While I have biggish open-ended plans for BattleScape, all I really need to kick-off is show at least two game-mechanically modeled actors (controlled by two network connected players) battling each other (turn-based) in a tactically interesting environment.  I wanted to build two meaty teams (2 fighters, 2 warriors, 2 clerics and 2 sorcerers apiece), but scaled myself back for the time being to just getting 1 on 1.


Chugging Away at Documentation

The main reason I haven’t spent much time advertising or publicly documenting the Ikosa Framework was that I’d rather be programming, instead.  I have so little time at the moment to code as is.

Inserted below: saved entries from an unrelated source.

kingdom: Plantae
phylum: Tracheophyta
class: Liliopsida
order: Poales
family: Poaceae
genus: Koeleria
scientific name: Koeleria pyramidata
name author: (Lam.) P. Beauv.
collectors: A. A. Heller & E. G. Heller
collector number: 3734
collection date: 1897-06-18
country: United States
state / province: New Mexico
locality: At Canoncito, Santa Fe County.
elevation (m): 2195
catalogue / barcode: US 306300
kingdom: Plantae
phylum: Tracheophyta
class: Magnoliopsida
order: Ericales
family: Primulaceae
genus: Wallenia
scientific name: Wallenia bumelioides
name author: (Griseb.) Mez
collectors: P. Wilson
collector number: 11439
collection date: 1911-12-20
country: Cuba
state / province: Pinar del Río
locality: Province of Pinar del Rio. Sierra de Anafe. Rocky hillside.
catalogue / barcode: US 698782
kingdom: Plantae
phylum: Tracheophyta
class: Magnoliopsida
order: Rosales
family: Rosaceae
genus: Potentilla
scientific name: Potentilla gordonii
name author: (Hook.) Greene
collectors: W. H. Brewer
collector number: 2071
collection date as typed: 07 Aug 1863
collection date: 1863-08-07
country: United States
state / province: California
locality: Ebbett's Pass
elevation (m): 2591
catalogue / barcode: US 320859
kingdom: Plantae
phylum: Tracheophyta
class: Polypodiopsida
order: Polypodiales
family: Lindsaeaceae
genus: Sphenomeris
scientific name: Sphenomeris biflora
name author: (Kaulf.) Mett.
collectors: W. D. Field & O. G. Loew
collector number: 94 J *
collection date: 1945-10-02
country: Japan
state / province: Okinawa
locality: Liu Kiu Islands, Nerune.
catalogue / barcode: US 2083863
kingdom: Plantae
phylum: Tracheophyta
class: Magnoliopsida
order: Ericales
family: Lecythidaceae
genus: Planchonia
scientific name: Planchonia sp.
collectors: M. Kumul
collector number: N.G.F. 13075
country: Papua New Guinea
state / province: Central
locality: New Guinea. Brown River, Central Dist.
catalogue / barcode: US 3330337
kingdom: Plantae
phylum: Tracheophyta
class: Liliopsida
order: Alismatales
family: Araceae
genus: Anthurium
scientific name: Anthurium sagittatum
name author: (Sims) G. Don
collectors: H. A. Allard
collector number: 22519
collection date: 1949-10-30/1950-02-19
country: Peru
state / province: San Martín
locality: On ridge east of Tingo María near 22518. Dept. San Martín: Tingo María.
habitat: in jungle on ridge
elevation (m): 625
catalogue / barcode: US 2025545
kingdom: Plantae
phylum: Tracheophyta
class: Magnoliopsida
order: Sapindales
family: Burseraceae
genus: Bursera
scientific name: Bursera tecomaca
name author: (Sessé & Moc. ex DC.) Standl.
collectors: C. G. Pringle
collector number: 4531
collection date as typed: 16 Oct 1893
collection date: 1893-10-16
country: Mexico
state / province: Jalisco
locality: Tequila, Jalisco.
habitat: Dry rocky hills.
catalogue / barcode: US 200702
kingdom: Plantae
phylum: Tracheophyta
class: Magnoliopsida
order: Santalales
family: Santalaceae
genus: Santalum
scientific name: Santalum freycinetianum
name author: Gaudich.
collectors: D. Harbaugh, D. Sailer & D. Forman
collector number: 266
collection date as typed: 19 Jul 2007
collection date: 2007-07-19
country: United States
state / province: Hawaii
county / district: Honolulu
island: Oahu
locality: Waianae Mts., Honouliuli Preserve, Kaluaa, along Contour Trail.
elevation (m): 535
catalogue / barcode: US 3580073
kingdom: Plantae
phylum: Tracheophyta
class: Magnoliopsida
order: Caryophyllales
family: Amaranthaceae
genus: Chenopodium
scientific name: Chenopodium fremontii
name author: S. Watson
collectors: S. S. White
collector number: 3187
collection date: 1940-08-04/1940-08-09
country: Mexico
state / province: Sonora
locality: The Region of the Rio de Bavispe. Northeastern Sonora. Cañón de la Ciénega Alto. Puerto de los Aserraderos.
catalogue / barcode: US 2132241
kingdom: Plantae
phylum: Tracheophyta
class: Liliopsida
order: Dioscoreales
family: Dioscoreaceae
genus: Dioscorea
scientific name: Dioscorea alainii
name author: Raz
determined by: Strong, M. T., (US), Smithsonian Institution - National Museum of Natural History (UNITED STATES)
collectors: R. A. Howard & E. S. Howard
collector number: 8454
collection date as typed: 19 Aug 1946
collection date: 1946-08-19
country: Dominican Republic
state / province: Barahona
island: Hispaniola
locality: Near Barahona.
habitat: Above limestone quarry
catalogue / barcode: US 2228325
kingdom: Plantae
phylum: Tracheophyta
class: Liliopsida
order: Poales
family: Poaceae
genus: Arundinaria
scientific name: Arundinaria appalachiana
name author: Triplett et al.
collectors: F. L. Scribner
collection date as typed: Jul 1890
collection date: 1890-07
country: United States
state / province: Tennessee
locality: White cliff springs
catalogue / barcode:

Anyway http://ikosa.pursuit-of-value.com/ is the “official” Ikosa Framework website.  Currently “Technical Bits” has enough so that I can move on from it.  I’ve got an image or two floating around somewhere I need to start using.

 


Ikosa Framework Intro

Since I decided I needed to blog a bit more, I figured I needed a slightly more user-friendly blogging tool than I had been using about a year ago.  My last experiment with a blog utility didn’t really end well or poorly; it just started gathering dust.